--- What you need to do ---
I would like every record reproduced exactly, with the pictures left out.

--- Source information ---
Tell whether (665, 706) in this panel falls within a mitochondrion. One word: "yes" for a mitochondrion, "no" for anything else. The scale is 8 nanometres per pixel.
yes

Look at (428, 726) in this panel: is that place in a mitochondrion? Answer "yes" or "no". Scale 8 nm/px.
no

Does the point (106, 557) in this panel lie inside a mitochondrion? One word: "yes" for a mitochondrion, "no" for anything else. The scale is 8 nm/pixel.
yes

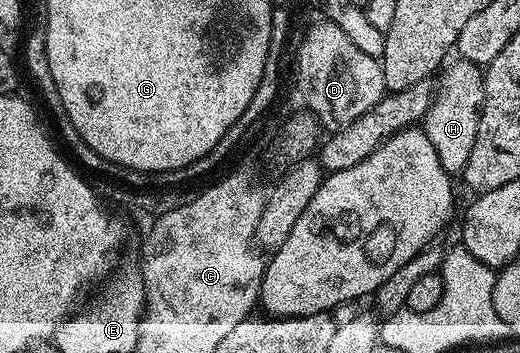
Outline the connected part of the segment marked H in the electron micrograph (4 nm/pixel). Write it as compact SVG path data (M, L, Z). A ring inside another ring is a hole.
M461 58L455 61L455 64L447 63L441 69L430 109L424 117L424 131L428 134L428 142L432 142L436 158L440 158L440 166L444 166L444 170L451 174L461 173L472 154L472 146L476 146L476 130L480 126L484 102L483 69Z

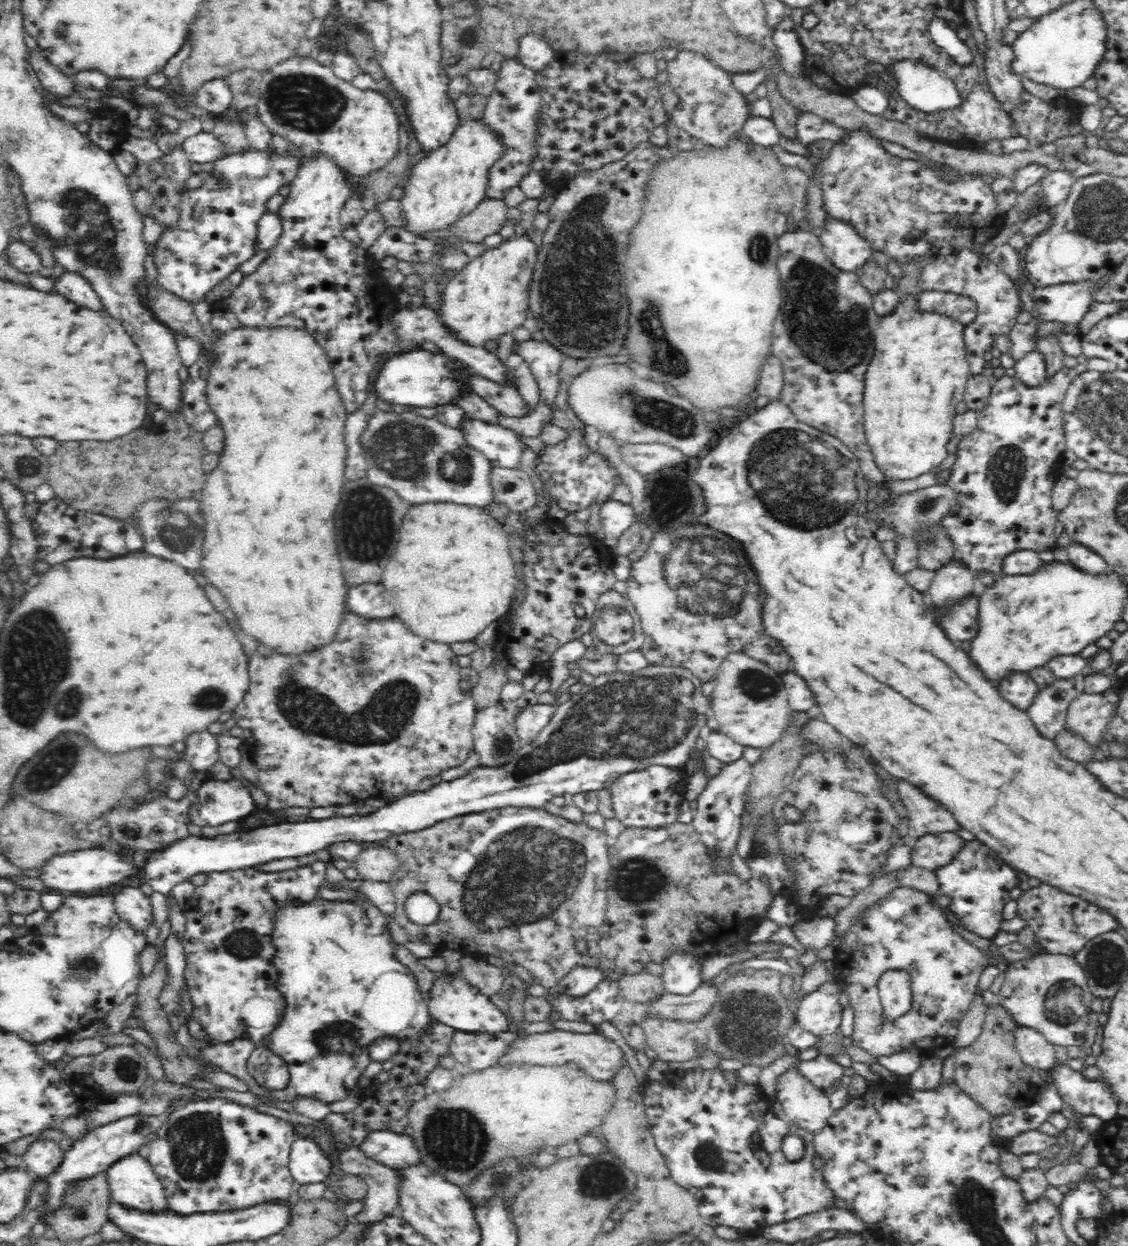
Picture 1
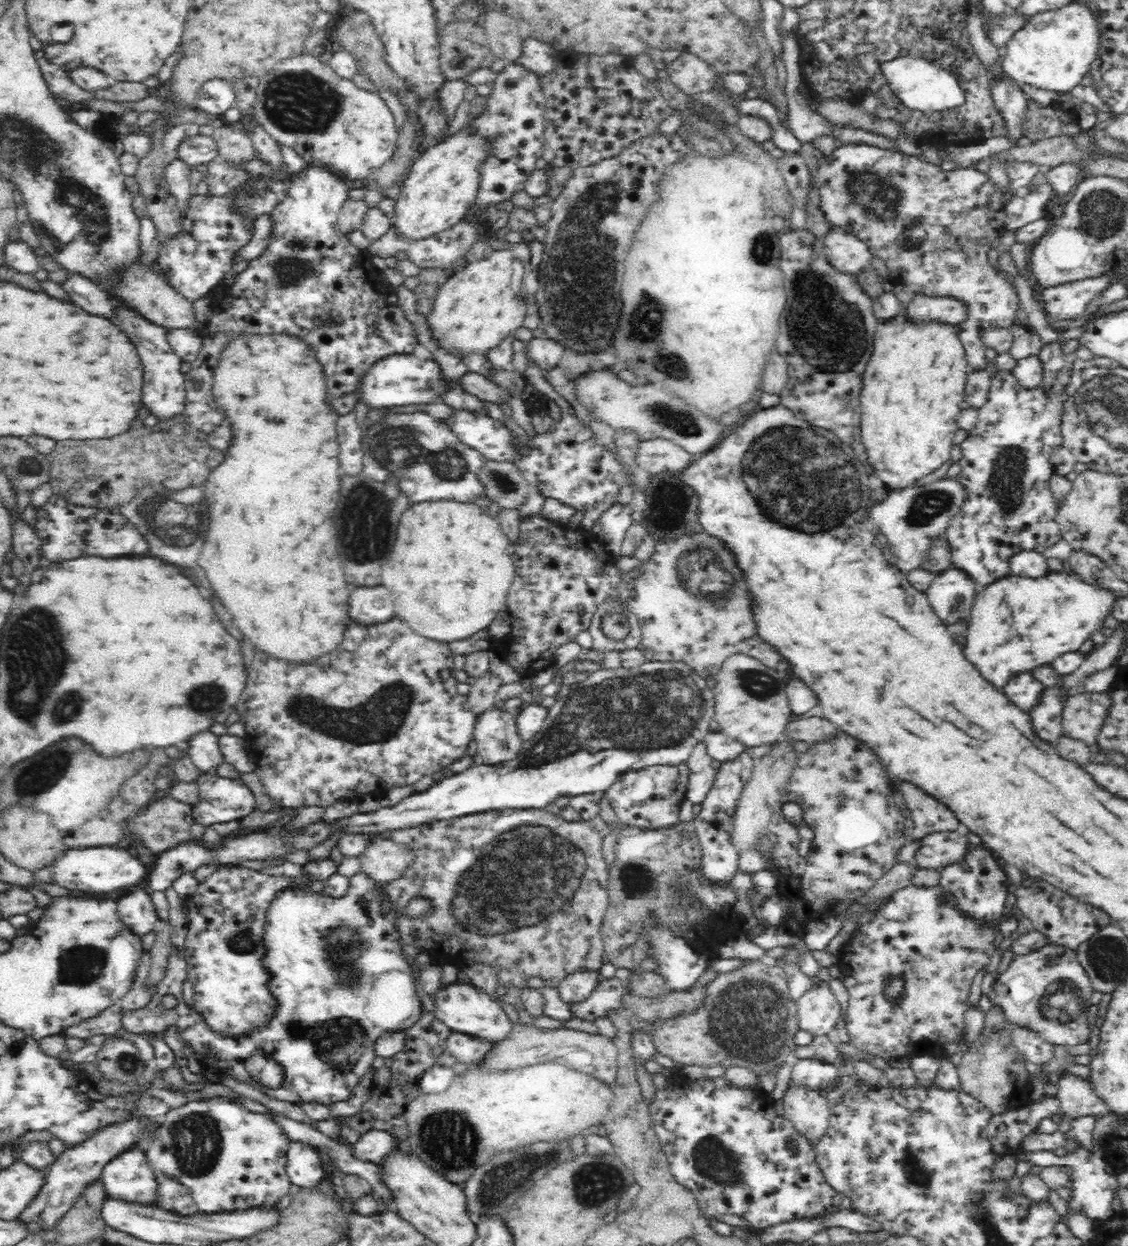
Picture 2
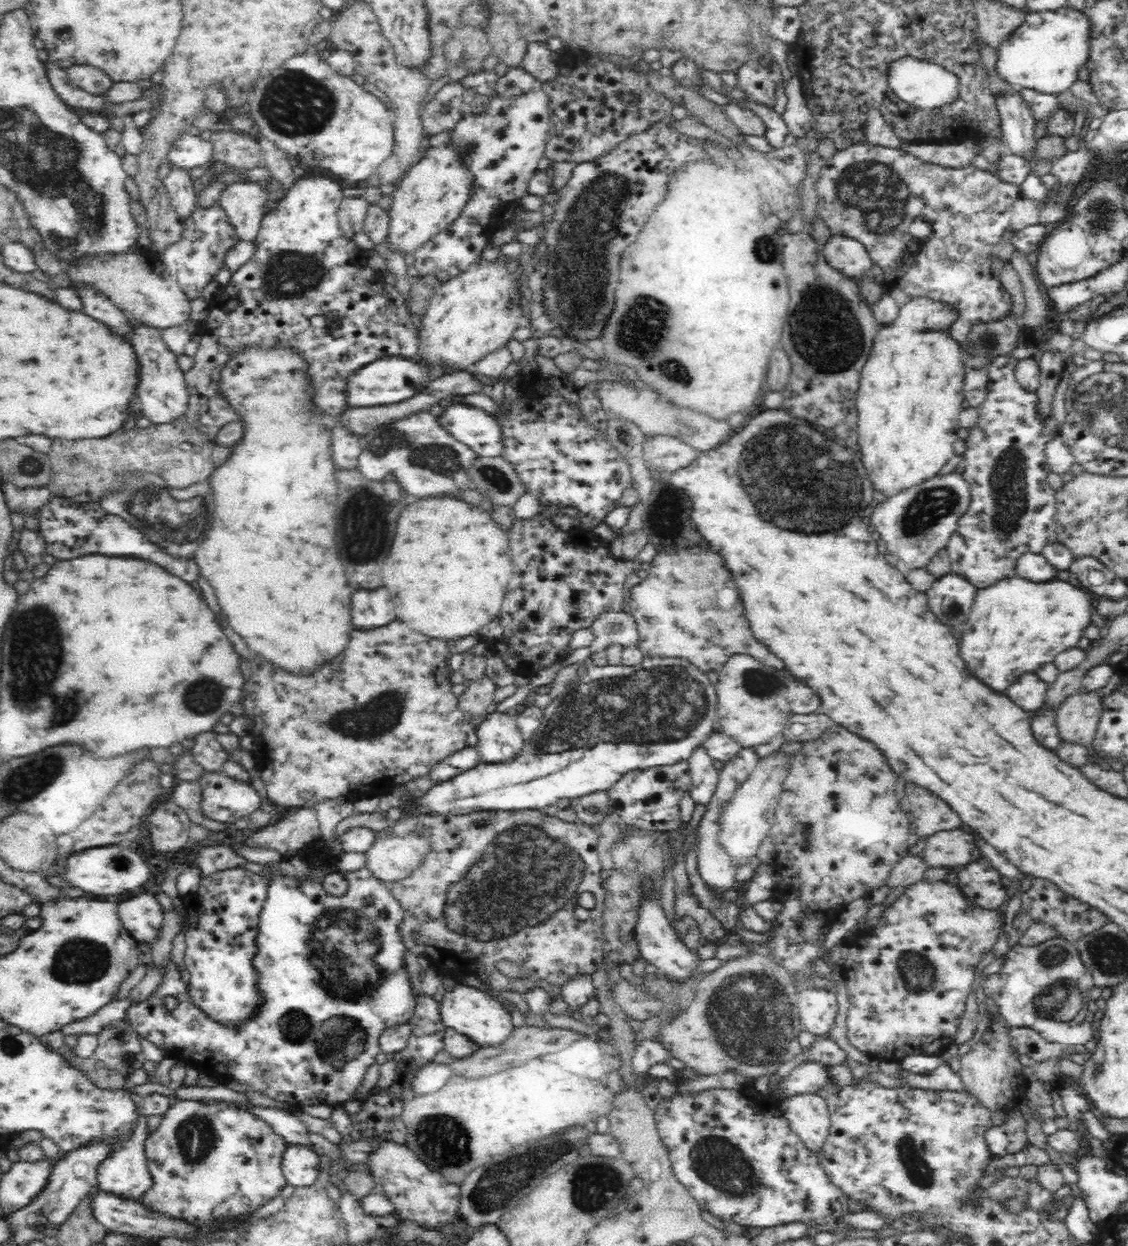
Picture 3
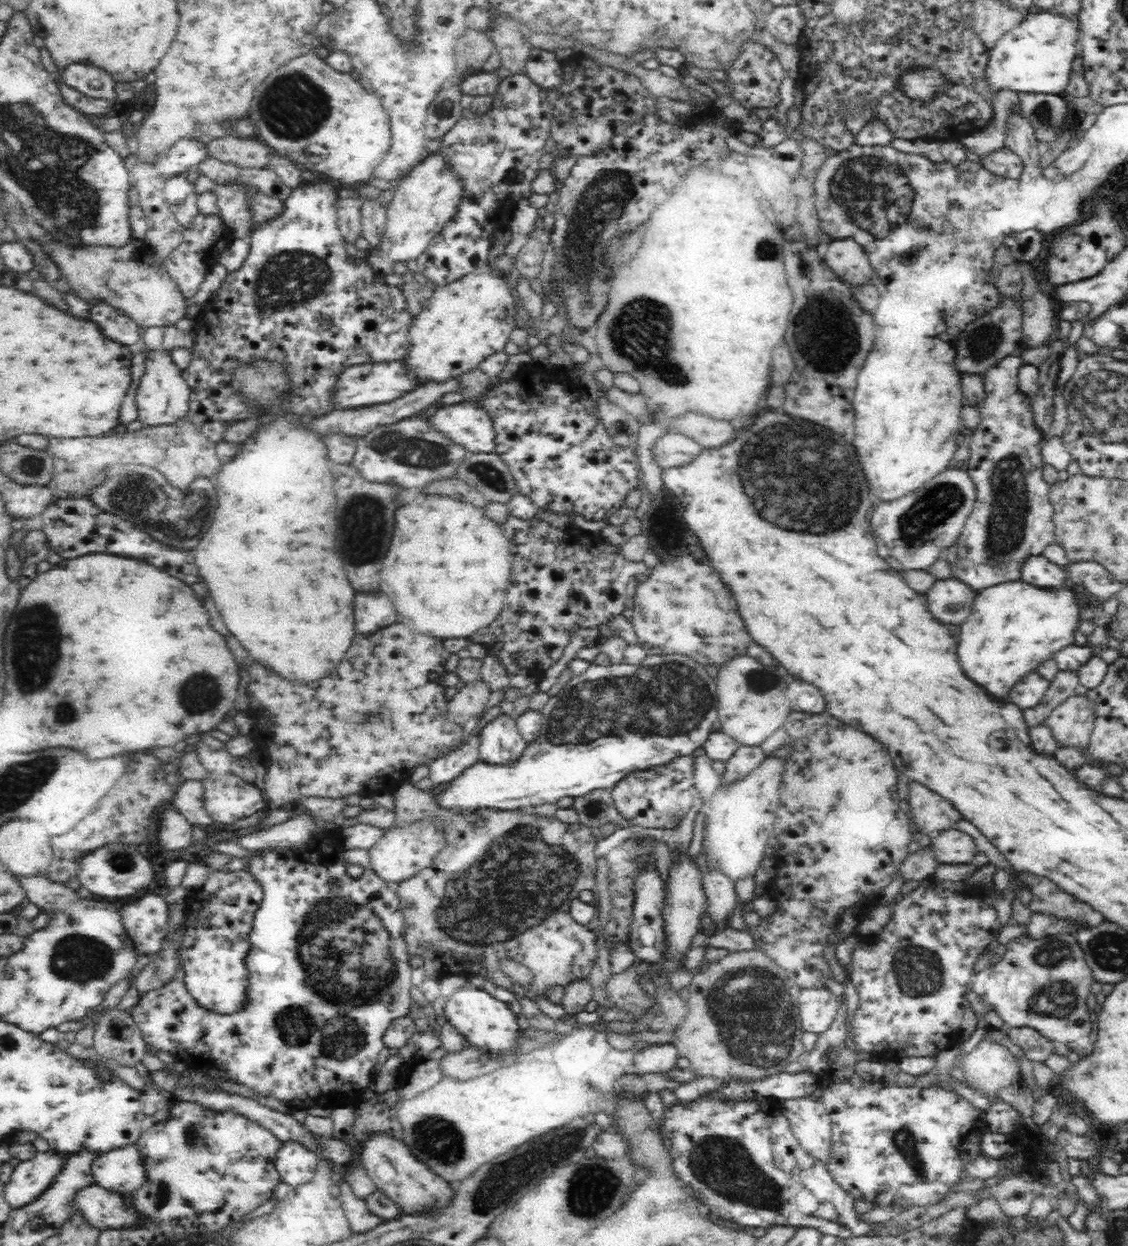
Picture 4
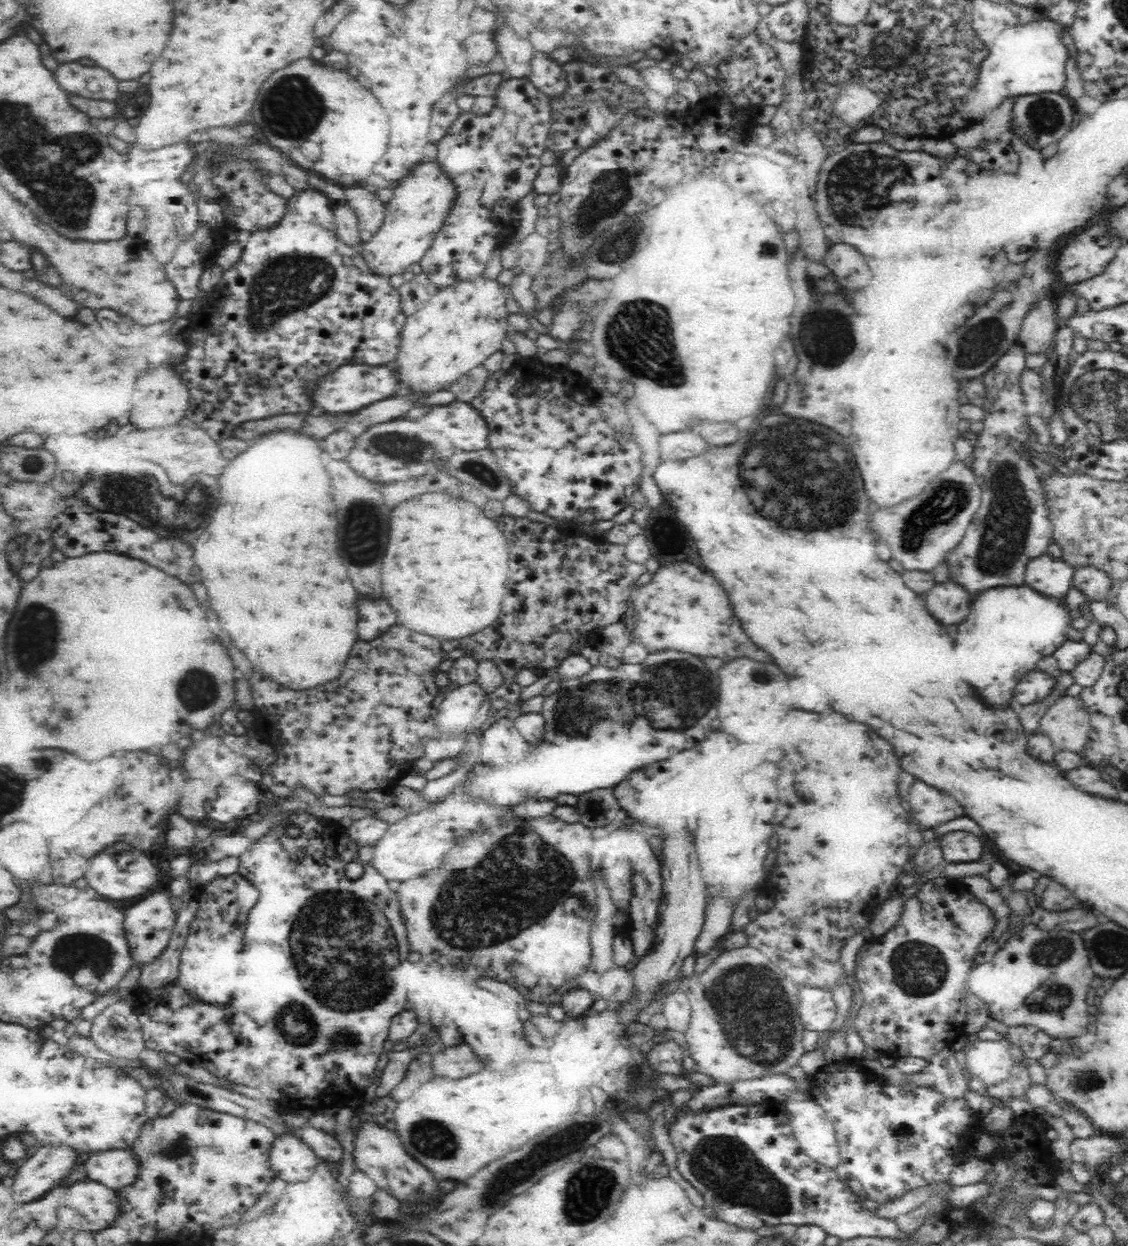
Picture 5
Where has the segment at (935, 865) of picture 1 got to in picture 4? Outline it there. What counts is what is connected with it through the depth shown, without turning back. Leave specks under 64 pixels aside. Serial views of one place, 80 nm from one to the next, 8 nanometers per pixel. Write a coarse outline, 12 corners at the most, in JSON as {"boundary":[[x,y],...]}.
{"boundary":[[960,830],[940,831],[932,851],[940,864],[968,864],[978,854],[974,838]]}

--- Task answer ---
Tell whether (665, 706) in this panel falls within a mitochondrion. One word: "yes" for a mitochondrion, "no" for anything else. The scale is 8 nanometres per pixel.
yes

Look at (428, 726) in this panel: is that place in a mitochondrion? Answer "yes" or "no". Scale 8 nm/px.
no

Does the point (106, 557) in this panel lie inside a mitochondrion? One word: "yes" for a mitochondrion, "no" for anything else. The scale is 8 nm/pixel.
yes

Outline the connected part of the segment marked H in the electron micrograph (4 nm/pixel). Write it as compact SVG path data (M, L, Z). A ring inside another ring is a hole.
M461 58L455 61L455 64L447 63L441 69L430 109L424 117L424 131L428 134L428 142L432 142L436 158L440 158L440 166L444 166L444 170L451 174L461 173L472 154L472 146L476 146L476 130L480 126L484 102L483 69Z

Picture 1
Picture 2
Picture 3
Picture 4
Picture 5
Where has the segment at (935, 865) of picture 1 got to in picture 4? Outline it there. What counts is what is connected with it through the depth shown, without turning back. Leave specks under 64 pixels aside. Serial views of one place, 80 nm from one to the next, 8 nanometers per pixel. Write a coarse outline, 12 corners at the most, in JSON as {"boundary":[[x,y],...]}.
{"boundary":[[960,830],[940,831],[932,851],[940,864],[968,864],[978,854],[974,838]]}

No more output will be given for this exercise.